Required actions
A. Name every person identified by full name in the article about Scott Gottlieb and Twitter.
B. Carry on the article about Scott Gottlieb and Twitter from the point where it stops.

Page excerpt
****

(LifeSiteNews) — In the latest installment of the so-called “Twitter Files,” journalist and author Alex Berenson revealed that Pfizer board member Scott Gottlieb successfully pressed Twitter to censor correct information about the mRNA vaccines.
Gottlieb, who was the commissioner of the U.S. Food and Drug Administration (FDA) from 2017 to 2019 before joining the Pfizer board, complained to Twitter about a tweet from Dr. Brett Giroir, who also briefly served as the head of the FDA in 2019.
On August 27, 2021, Giroir wrote that “natural immunity is superior to #vaccine immunity, by ALOT,” and that therefore “[t]here’s no science justification for #vax proof if a person had prior infection.”
It’s now clear #COVID19 natural immunity is superior to #vaccine immunity, by ALOT. There’s no science justification for #vax proof if a person had prior infection. @CDCDirector @POTUS must follow the science. If no previous infection? Get vaccinated! https://t.co/jFc0yHpF2f
— Brett Giroir (@DrGiroir) August 28, 2021
Even though Giroir called for people with “no previous infection” to get the COVID injections, Gottlieb was not happy with the tweet, since it “could raise questions about the shots,” Berenson stated in his Substack article.
According to screenshots provided by Berenson, Gottlieb emailed Todd O’Boyle, “a top lobbyist in Twitter’s Washington office who was also Twitter’s point of contact with the White House.”
Gottlieb wrote that Giroir’s tweet was “corrosive” and worried that it could “end up going viral and driving news coverage.”
6/ Gottlieb stepped in, emailing Todd O’Boyle, a top lobbyist in Twitter’s Washington office who was also Twitter’s point of contact with the White House.
The post was “corrosive,” Gottlieb wrote. He worried it would “end up going viral and driving news coverage.” pic.twitter.com/J3RxlAe8eM
— Alex Berenson (@AlexBerenson) January 10, 2023
Berenson explained that O’Boyle sent Gottlieb’s email to Twitter’s “Strategic Response” team, “responsible for handling concerns from the company’s most important employees and users.”
Even though, according to Berenson, a Strategic Response analyst concluded that the tweet did not represent a violation of the platform’s rules on “misinformation,” Twitter ended up censoring the post anyway.
The post was (and still is) flagged as “misleading,” meaning that it cannot be replied to, shared, or liked.

****

Record extracts
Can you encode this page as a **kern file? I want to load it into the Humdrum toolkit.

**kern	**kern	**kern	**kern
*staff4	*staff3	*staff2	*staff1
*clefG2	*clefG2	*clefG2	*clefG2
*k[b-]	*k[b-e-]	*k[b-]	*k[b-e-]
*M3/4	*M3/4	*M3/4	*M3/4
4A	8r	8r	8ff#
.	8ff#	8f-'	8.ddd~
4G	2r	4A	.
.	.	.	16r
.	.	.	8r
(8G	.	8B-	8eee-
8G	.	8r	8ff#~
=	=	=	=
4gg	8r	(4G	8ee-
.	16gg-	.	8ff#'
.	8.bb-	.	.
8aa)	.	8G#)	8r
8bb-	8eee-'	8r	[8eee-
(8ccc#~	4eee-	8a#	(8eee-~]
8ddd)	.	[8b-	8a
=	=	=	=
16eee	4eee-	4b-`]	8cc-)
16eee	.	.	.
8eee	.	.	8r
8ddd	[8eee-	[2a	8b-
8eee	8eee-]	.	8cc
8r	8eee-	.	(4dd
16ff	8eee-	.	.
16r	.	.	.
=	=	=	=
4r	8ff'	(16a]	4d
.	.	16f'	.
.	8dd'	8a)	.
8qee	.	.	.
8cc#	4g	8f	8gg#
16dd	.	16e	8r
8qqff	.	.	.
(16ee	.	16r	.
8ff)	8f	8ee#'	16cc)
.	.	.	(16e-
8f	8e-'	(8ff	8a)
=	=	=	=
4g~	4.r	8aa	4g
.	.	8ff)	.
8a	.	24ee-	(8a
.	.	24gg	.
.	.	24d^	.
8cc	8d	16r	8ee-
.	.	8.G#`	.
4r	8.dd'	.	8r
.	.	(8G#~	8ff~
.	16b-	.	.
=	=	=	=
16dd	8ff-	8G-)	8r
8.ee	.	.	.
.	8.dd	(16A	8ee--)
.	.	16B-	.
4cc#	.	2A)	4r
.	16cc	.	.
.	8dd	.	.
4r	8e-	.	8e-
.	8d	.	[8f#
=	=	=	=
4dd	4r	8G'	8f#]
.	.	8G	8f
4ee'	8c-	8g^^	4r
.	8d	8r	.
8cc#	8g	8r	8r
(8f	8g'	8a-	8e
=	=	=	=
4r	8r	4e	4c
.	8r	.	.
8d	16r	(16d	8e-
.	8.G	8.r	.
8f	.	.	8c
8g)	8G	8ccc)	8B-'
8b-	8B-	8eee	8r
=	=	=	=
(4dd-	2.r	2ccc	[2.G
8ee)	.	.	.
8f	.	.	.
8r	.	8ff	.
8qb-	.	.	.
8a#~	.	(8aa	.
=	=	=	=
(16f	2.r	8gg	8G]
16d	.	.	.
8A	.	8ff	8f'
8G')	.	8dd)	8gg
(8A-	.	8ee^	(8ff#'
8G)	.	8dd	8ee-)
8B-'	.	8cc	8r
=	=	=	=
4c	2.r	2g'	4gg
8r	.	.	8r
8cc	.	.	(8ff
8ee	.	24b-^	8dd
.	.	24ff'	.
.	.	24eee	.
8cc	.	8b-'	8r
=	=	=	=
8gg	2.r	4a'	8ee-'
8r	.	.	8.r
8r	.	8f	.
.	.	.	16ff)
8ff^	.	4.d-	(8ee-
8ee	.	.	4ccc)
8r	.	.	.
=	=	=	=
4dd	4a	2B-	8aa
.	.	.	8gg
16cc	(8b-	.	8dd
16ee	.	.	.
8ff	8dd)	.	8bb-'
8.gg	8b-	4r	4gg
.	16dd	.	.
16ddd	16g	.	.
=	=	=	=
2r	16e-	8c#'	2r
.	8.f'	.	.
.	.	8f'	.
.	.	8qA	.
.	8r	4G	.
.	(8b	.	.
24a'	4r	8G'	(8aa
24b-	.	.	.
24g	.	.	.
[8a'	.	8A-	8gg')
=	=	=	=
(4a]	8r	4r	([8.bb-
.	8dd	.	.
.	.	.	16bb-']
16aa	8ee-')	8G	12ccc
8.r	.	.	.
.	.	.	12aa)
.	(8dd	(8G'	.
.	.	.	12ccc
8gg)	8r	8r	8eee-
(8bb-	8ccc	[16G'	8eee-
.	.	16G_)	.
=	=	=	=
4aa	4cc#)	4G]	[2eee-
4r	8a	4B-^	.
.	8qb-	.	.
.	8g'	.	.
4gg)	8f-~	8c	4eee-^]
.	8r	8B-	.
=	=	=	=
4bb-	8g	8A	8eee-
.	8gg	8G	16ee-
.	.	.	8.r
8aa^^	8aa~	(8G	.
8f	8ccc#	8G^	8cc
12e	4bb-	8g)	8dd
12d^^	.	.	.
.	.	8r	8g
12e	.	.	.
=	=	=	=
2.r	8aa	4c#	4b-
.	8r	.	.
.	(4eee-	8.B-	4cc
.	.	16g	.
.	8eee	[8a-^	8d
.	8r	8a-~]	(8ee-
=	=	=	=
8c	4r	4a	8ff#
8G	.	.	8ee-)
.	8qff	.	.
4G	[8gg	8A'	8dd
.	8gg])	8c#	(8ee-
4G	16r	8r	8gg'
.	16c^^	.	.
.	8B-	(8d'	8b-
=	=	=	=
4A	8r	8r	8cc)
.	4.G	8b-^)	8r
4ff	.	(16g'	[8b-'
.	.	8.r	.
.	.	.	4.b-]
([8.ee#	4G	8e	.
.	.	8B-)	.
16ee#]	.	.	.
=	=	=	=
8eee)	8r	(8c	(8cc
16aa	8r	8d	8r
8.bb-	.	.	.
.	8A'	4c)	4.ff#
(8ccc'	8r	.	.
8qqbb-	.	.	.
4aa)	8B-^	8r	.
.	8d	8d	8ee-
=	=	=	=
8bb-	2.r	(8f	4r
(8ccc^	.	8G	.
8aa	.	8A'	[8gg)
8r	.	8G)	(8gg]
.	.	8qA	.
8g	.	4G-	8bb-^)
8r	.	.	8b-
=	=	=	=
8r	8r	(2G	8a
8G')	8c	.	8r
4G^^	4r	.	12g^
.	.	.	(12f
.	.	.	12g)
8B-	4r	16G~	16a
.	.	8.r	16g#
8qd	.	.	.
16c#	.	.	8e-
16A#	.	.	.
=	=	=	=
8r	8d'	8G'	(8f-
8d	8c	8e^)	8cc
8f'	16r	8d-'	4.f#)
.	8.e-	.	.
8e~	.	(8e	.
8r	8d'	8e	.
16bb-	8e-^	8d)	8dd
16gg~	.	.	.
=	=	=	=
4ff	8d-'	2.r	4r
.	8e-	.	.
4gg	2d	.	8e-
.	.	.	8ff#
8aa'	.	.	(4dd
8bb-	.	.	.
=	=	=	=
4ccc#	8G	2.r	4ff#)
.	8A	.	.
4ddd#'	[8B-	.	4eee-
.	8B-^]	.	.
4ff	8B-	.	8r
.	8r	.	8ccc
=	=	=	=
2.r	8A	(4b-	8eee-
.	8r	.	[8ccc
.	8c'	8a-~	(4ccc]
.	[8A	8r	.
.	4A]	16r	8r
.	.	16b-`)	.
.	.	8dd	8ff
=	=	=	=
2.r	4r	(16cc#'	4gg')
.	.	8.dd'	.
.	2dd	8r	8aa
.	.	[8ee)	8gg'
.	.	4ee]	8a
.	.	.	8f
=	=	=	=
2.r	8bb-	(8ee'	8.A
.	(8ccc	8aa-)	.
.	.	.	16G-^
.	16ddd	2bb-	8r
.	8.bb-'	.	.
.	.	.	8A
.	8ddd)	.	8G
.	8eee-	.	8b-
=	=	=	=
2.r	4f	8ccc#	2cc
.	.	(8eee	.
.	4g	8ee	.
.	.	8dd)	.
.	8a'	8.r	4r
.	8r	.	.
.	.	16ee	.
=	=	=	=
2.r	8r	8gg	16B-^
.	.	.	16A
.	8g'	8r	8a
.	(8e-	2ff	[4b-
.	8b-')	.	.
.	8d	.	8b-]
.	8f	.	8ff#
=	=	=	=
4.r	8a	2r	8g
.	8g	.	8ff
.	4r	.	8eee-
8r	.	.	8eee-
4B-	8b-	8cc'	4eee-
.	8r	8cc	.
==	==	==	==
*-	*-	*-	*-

****

Answers by item
A. Alex Berenson, Scott Gottlieb, Brett Giroir, Todd O'Boyle

B.
READ: Latest ‘Twitter Files’ release shows FBI paid over $3 million for censorship requests
Berenson detailed how Gottlieb, a week later, urged Twitter again to flag a tweet he did not like. This time, it was a tweet by Justin Hart, who wrote that “[s]ticks and stones may break my bones but a viral pathogen with a child mortality rate of ~0% has cost our children nearly three years of schooling.”
Sticks and stones may break my bones but a viral pathogen with a child mortality rate of ~0% has cost our children nearly three years of schooling. 😡
— Justin Hart (@justin_hart) September 4, 2021
“This time, though, Gottlieb’s complaint was so far afield that Twitter refused to act,” Berenson wrote.
Furthermore, Berenson revealed in an earlier article that Gottlieb also pressed Twitter to censor Berenson himself for his critical reporting on Dr. Anthony Fauci and that the Pfizer chair likely played a role in Twitter’s decision to suspend his account in late August 2021.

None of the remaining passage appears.